- **Records shown**:
::::

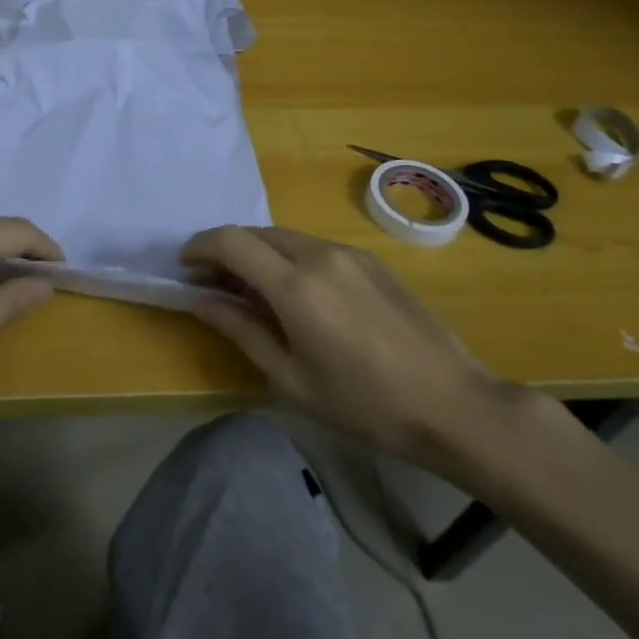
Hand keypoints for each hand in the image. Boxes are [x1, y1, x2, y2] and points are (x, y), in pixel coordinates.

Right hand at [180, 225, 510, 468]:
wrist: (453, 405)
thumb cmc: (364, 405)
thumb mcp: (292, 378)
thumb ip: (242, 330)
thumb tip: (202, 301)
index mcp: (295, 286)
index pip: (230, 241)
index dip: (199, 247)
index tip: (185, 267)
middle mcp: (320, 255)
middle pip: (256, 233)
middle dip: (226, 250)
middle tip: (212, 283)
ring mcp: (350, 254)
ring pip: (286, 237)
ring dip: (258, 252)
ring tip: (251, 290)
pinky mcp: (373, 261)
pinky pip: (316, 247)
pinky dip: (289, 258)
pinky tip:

::::

- **Task to carry out**:
Report the number of lines in the material above holding the word "thumb", without anything else.

- **Your response**:
4